Buraya veya herhangi bir Ege kasabasına yerleşmekten söz ederken
meslekleri, şansı bir yana bırakmak, asıl hayata bakıştan söz etmeli.
İstanbul’dan bir mimar, İstanbul’da gördüğüm -bence berbat- şu aşağıdaki iki bina için buradan kim niye daire alır ki
gibisinden yazdığım bir tvitime hafif yollu kızarak “Ne yani herkes kasabalara
mı yerleşsin? Bunu istemek ne kadar doğru?” gibisinden bir cevap yollamıştı. Tabii
ki herkes kasabalarda yaşayamaz. Sistem buna uygun değil zaten. Benim demek
istediğim şu. Bir; Çok katlı binada oturmak bir seçim meselesi. Kentte
oturuyorum diye gökdelene çıkmak şart değil. İki; bedenimiz topraktan bu kadar
kopuk, bu kadar uzak/yukarıda yaşamaya göre tasarlanmamış. Bu durum zaman
içinde sağlık sorunları çıkarıyor. Penceresi açılmayan ev olur mu? Bu nasıl
savunulur? Ayağı arada sırada toprağa basmayan insan topraklanamaz. İçinizde
biriken negatif enerji sorun yaratır. Geçen gün İstanbul’a gittiğimde iki ayrı
plazada toplantılara girdim. İki plazada da çalışanların bir bölümü nezle, grip
olmuştu. Diğer iki toplantı ise biri İstanbul’un kuzeyinde Karadeniz’e, diğeri
boğaza bakan üç katlı, yemyeşil bahçeli, pencereleri açılan, içeri tertemiz
havanın girdiği binalardaydı. Kimse hasta değildi. Bir rastlantı mı sizce?

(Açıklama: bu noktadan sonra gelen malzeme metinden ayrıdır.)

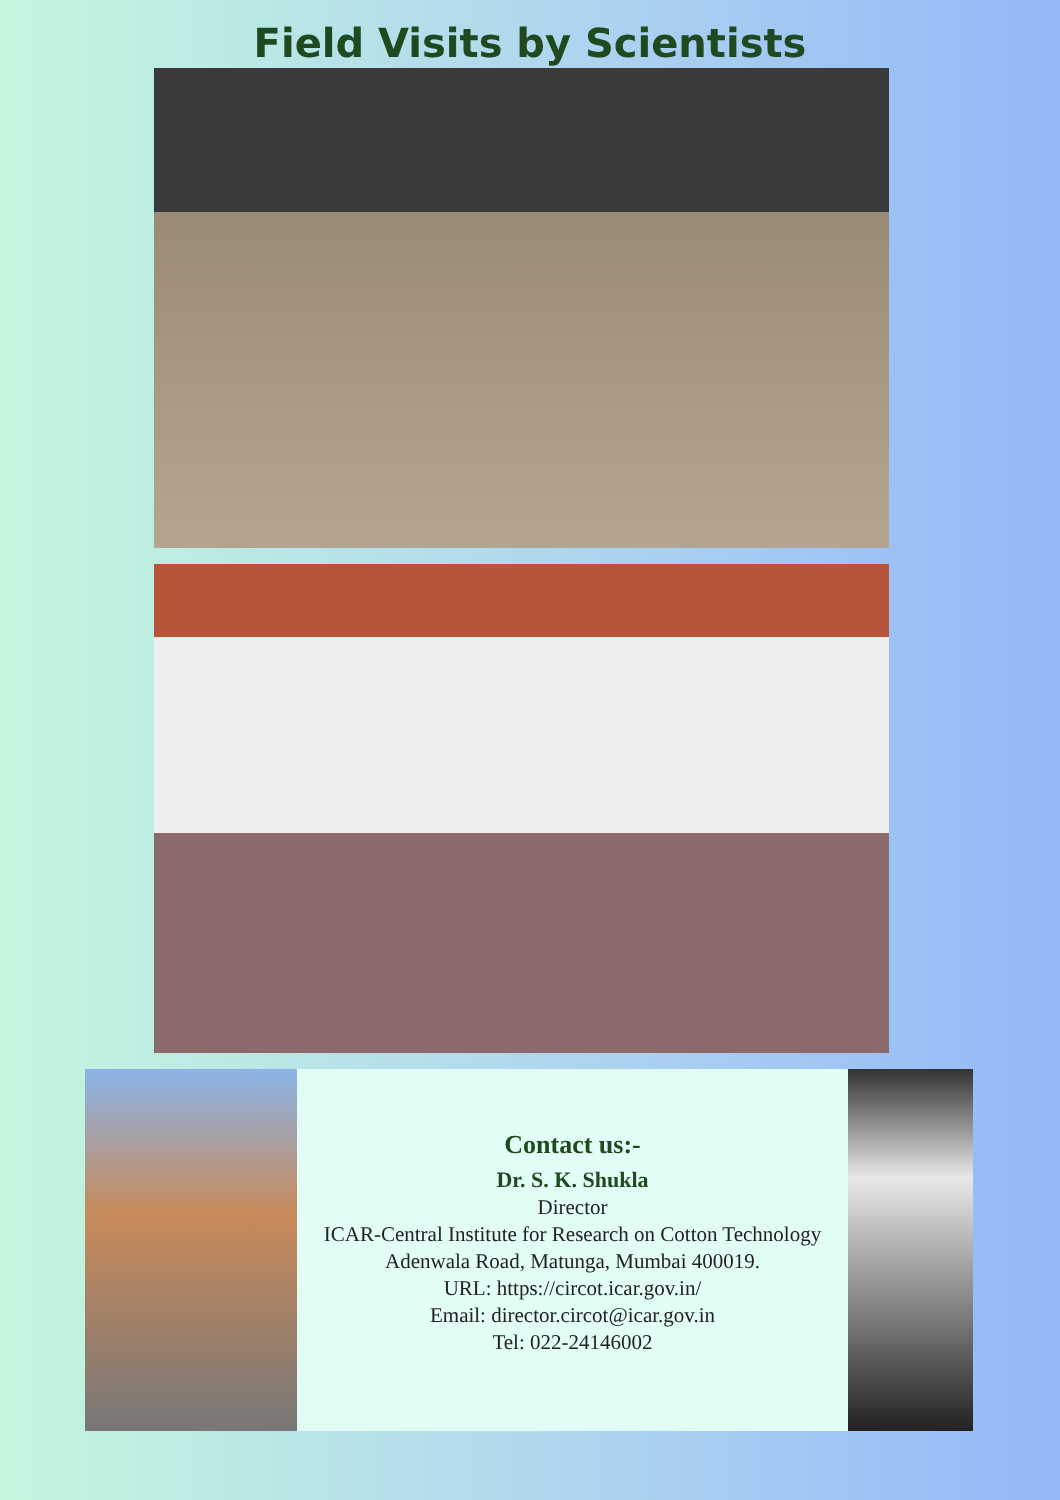Field Visits by Scientists
Contact us:-
Dr. S. K. Shukla
Director
ICAR-Central Institute for Research on Cotton Technology
Adenwala Road, Matunga, Mumbai 400019.
URL: https://circot.icar.gov.in/
Email: director.circot@icar.gov.in
Tel: 022-24146002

Şehir hayatının bu gibi problemlerinin farkında olmuyoruz. İçinde yaşarken
hayat hep böyle olmalıymış gibi, normali zaten buymuş gibi bakıyoruz. Biraz
uzaklaşınca, büyük şehir dışında birkaç yıl geçirince böyle olmadığını
anlıyoruz. Bende öyle oldu en azından.
Cam açılmayan binalar... Bu hiç olmazsa gün ışığı alıyor |
Şu anda saat 22:44 ve evdeki çalışma
odamın bahçeye açılan kapısı açık, dışarıdan çiçek kokuları geliyor. Kazandığımız
para bizi hapsetmemeli. Paranın esiri olmak, hayatın odağına onu koymak
seçimlerin en kötüsü. Biz o paraları suni AVM havası solumak için
kazanmamalıyız. Eğer şehirde yaşamak zorundaysanız da bari iş dışındaki zamanı
yakın çevredeki doğal ortamda geçirin derim. Cumartesi, pazar Zorlu Center’da
Eataly’de yemek yemeyin de boğaza inin mesela. Ne bileyim, başka yeşil yerlere
gidin. Ne kadar kaldıysa...
Sabah uyandığımda bakınca bunları görmek için bile buralarda yaşanır |
Uzun lafın kısası... Şans o kadar büyük paya sahip değil dedim.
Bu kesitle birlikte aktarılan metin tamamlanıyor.